[Tutor] pattern expressions
spir
denis.spir at free.fr
Fri Nov 7 16:58:11 CET 2008
Hello,
I'm learning to use parsers: trying pyParsing, construct and simpleparse to
have a better overview. I know a bit regular expressions and rather used to
BNF-like formats such as used for specification of languages. But I have never
really employed them personly, so the following may be trivial. Below is used a
BNF dialect that I think is clear and non-ambiguous.
format_code := '+' | '-' | '*' | '#'
I need to specify that a single, identical, format_code code may be repeated.
Not that a there may be several one on a sequence.
format := (format_code)+
would catch '+-', which is wrong. I want only patterns such as '--', '+++',...
style_code := '/' | '!' | '_'
Similar case, but different. I want patterns like:
styled_text := style plain_text style
where both style instances are identical. As the number of styles may grow (and
even be impredictable: the style_code line will actually be written at runtime
according to a config file) I don't want, and anyway can't, specify all
possible kinds of styled_text. Even if possible, it would be ugly!

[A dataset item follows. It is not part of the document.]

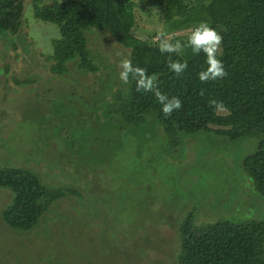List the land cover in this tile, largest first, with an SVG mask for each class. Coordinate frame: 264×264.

I would like to specify a "side-condition" for a pattern, meaning that it
should only when a specific token lies aside. For instance:
A := A_pattern {X}
X is not part of the pattern, thus should not be extracted. If X is just
"garbage", I can write an enlarged pattern, then let it down later:
A := A_pattern
A_X := A X
If X itself is a token, I can write a super pattern, then extract both items
from the combination, and let down As that come alone:
X := X_pattern
A := A_pattern
A_X := A X
But what if X is part of another production? For example:
B := X B_end_pattern
A_X := A X
I tried it, but I can't get X in both productions. So that I catch either B or
A_X -- according to mysterious priority rules I don't fully understand (it
seems to be neither the longest string, nor the first written pattern, by
pyParsing).
Now, precisely, what about priority? I mean ambiguous cases, when an actual
production can match several patterns. Parsers have tricks, rules, or explicit
features to cope with such cases, but, as I understand it, these apply during
or after the parsing process, as additional treatment. Is there a way to
specify priority in the grammar itself?